While the government has blocked journalists from visiting the regions independently, gruesome images appear almost daily on social media. In a recent incident, a photo emerged of the head of a decapitated soldier that was left in the middle of a road in the Northwest’s regional capital, Bamenda, by suspected insurgents.
That’s isolated the area from the rest of oil-dependent Cameroon, which is a key regional hub, with roads and ports that are vital for landlocked neighbours including Chad and Central African Republic.
Cameroon’s top state-owned agribusiness said this week it has lost 35 billion CFA francs ($61 million) as a result of the crisis and more than half of its 22,000 employees are unable to work. The Cameroon Development Corp.’s three main crops — palm oil, rubber and bananas — have dropped significantly and large swathes of its farmland in the two Anglophone regions have been completely destroyed, General Manager Franklin Njie said.
The roots of the crisis date to the decision by the colonial powers to split the nation after World War I into a French-run zone and a smaller, British-controlled area. Since they were unified in 1961, the English-speaking minority, about a fifth of the population, has complained they don’t have equal job and educational opportunities as the French speaking majority.
Cameroon’s military has been accused of abuses including summary executions and raiding villages by advocacy groups such as Human Rights Watch and Amnesty International. Separatists have killed more than 160 police and military officials, according to the government, and have filmed themselves on mobile phones torturing village chiefs they accuse of collaborating with the authorities.
The head of communication of the defense ministry, Didier Badjeck, rejected allegations from residents that the army was responsible for abuses and has dismissed reports that the military has set houses ablaze in the two restive regions as untrue.

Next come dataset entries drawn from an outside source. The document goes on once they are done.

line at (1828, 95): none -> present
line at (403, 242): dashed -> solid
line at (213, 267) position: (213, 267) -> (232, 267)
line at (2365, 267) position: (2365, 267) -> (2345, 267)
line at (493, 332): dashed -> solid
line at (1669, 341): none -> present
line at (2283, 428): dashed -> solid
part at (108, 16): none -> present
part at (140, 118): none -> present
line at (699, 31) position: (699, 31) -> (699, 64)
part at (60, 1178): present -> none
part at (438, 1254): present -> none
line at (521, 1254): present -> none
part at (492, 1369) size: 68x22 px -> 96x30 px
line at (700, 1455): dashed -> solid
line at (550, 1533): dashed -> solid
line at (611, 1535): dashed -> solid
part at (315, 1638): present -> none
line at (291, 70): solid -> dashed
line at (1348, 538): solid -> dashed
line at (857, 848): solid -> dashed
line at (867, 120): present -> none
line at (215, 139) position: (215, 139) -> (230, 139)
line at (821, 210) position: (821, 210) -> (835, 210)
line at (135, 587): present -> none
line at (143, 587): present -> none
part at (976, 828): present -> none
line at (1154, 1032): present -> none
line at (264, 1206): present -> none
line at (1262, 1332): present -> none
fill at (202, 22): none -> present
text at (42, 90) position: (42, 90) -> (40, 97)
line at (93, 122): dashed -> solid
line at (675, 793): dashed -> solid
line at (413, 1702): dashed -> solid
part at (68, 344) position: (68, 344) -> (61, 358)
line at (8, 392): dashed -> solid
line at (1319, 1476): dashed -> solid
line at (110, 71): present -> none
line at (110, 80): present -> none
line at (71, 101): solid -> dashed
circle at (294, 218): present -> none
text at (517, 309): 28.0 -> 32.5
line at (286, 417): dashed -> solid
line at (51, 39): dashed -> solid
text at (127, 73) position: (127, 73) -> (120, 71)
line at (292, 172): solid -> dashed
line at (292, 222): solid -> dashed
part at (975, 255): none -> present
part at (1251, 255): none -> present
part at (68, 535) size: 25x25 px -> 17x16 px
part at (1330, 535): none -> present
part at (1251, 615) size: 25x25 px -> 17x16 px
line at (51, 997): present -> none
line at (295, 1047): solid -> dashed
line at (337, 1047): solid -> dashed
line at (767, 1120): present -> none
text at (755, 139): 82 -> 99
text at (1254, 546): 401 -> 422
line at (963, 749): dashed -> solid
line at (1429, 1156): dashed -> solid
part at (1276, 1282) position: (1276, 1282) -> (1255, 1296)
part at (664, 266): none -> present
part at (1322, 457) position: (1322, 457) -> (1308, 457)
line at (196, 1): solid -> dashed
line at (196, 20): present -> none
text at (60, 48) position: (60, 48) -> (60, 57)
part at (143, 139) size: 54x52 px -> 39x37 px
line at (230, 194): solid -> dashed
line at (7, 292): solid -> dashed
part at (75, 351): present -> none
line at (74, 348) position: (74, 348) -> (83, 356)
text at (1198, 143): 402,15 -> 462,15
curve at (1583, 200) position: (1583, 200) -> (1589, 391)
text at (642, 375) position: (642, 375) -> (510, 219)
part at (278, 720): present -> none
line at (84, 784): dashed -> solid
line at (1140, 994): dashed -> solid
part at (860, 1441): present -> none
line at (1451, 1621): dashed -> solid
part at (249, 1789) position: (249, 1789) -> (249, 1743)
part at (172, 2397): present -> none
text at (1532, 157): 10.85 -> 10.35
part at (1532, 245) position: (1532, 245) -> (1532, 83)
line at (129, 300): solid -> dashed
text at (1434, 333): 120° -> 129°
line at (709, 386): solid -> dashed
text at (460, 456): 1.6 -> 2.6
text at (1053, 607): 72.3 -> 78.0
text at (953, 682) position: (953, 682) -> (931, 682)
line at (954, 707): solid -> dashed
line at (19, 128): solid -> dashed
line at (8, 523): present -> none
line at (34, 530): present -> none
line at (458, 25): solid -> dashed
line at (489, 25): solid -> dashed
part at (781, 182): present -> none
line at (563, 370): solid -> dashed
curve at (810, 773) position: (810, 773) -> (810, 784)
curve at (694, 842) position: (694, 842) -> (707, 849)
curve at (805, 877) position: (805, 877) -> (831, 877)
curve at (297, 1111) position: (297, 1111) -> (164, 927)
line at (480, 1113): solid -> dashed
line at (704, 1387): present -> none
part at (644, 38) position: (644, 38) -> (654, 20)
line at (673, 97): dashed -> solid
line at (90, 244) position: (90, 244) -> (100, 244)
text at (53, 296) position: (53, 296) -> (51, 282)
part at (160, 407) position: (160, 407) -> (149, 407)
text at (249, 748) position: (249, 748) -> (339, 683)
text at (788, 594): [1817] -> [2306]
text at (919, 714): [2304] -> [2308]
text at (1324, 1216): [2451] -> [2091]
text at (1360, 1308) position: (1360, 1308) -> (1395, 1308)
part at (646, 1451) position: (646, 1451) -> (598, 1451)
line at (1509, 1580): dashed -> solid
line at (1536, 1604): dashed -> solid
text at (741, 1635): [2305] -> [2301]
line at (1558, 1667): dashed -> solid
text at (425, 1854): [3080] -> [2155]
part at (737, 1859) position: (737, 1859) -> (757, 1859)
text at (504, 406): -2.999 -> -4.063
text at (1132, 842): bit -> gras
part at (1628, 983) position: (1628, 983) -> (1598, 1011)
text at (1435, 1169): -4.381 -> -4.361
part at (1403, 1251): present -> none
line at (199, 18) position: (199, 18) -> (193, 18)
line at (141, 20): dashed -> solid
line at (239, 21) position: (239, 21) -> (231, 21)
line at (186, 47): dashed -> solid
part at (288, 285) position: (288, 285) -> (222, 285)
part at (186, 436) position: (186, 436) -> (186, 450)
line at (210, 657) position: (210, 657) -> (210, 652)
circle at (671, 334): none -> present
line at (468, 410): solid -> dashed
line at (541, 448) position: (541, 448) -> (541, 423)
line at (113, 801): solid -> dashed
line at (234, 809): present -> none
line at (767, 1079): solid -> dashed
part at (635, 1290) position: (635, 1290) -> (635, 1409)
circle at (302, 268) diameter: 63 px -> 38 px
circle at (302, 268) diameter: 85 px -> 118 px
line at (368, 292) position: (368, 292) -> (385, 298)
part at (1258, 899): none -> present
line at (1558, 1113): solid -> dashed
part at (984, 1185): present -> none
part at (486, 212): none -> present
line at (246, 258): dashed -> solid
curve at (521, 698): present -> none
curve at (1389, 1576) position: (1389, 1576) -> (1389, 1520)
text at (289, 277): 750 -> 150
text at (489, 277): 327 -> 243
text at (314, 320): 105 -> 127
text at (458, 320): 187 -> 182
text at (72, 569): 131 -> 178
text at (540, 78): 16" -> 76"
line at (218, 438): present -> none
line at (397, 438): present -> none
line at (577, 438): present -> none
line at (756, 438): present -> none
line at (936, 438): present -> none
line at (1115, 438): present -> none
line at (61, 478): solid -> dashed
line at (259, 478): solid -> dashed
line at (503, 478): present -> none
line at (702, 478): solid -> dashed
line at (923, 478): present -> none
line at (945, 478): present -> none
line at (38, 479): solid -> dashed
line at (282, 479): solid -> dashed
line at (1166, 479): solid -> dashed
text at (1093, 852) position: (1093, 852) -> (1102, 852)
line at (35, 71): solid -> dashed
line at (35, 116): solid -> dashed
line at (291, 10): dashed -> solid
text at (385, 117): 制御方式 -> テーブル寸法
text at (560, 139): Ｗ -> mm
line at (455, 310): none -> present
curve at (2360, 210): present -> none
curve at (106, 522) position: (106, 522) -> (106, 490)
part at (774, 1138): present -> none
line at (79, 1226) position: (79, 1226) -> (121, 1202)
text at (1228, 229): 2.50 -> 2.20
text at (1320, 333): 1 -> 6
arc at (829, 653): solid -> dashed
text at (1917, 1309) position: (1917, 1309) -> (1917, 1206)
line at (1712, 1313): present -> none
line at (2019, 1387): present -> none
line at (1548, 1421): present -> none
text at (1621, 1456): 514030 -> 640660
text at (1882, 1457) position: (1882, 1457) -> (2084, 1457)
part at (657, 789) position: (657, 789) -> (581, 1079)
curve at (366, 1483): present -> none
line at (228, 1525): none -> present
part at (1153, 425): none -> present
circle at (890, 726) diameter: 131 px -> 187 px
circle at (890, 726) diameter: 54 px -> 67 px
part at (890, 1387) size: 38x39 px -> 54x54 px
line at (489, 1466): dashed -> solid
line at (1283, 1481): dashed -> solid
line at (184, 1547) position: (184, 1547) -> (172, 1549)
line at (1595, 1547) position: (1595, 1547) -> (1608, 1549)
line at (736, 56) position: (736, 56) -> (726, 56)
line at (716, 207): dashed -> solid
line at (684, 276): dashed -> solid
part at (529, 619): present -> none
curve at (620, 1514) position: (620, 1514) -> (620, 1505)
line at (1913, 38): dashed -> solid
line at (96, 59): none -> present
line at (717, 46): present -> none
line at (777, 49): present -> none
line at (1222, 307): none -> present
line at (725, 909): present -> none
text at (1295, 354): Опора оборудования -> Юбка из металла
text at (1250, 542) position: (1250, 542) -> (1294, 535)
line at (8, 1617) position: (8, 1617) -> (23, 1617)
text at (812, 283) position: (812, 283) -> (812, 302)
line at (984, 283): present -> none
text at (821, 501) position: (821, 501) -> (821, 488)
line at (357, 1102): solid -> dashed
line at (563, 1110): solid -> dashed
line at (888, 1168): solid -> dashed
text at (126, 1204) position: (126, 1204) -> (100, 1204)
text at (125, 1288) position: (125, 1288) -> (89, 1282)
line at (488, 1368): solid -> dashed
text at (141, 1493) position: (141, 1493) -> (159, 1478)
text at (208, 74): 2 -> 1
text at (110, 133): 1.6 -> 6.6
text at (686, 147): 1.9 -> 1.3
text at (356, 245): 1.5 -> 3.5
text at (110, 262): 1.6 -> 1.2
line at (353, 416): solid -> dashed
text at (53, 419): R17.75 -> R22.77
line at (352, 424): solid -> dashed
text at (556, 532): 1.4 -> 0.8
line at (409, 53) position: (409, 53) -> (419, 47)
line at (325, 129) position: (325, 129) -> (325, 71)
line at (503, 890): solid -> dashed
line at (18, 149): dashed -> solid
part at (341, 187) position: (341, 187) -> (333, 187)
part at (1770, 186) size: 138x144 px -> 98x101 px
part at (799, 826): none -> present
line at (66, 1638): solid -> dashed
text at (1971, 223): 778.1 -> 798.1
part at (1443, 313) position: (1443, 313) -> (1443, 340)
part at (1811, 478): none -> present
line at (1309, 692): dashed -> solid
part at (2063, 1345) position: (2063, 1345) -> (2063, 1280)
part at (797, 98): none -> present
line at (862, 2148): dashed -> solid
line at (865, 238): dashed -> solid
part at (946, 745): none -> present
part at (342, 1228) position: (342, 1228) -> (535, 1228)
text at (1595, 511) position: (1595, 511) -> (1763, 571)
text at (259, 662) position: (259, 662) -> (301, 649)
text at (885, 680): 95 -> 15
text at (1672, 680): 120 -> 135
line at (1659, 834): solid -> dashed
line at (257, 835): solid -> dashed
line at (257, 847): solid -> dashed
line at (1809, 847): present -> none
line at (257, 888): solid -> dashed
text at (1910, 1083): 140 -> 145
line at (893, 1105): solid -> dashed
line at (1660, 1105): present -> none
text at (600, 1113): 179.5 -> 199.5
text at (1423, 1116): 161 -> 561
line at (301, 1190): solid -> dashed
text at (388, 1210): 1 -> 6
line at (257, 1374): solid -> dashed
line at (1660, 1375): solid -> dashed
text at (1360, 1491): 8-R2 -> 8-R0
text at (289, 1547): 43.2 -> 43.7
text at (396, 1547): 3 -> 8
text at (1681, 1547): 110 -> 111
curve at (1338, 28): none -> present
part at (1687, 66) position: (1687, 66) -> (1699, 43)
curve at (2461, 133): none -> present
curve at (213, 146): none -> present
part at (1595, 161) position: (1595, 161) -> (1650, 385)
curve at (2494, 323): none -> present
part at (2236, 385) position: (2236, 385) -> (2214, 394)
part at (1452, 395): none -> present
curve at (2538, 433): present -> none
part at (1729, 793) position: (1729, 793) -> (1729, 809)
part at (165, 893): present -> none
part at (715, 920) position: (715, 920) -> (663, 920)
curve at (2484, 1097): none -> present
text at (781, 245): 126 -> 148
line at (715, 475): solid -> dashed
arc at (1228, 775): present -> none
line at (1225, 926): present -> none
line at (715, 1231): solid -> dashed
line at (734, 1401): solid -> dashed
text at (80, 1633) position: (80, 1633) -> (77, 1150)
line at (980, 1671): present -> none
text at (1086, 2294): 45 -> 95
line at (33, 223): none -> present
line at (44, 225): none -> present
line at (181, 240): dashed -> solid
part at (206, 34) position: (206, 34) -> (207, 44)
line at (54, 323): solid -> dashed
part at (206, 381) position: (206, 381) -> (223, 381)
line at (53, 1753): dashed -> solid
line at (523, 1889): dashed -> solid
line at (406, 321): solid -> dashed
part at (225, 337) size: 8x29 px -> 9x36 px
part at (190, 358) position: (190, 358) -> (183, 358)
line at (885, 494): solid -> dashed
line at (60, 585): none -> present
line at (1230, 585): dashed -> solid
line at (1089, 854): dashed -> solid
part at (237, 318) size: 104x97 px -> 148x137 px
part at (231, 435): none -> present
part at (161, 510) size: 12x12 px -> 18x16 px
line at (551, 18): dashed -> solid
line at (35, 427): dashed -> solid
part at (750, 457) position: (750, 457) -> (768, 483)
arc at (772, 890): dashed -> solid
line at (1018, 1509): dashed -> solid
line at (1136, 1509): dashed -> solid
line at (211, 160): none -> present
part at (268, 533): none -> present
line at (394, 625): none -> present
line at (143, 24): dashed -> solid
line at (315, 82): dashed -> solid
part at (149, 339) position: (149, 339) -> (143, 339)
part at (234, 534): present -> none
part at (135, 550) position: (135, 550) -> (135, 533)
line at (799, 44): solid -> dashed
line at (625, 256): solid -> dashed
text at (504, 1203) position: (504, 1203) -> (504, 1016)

“There is a lot of fake news on social media on this crisis,” he said by phone.
While Biya initially ignored the crisis, he has pledged to create a committee to disarm and reintegrate fighters. The decision triggered a spike in violence in the two regions, fueling clashes between separatists and defense forces.
“The government in Yaounde has taken a few measures but it hasn’t fundamentally addressed the root causes of the crisis and remains opposed to an inclusive dialog,” Heungoup said.
About 300 armed men swarmed into the town of Bangourain on Dec. 23 and set houses ablaze in what was the biggest attack in French-speaking territory since the conflict began.
The incident triggered such angry reactions on social media from Cameroonians that the Center for Human Rights and Democracy in Africa issued a statement urging Francophones and Anglophones to “exercise restraint and refrain from hate speech and retaliation against one another.”
Among the thousands of people who’ve recently fled to French-speaking areas is Killian, a 41-year-old carpenter who asked not to be identified by his surname for fear of reprisals. He said he escaped as the military burned down his home and dozens of others in the town of Kumbo in the Northwest.
“I barely escaped with my dear life,” he said. “I hope my wife and my two children are alive.”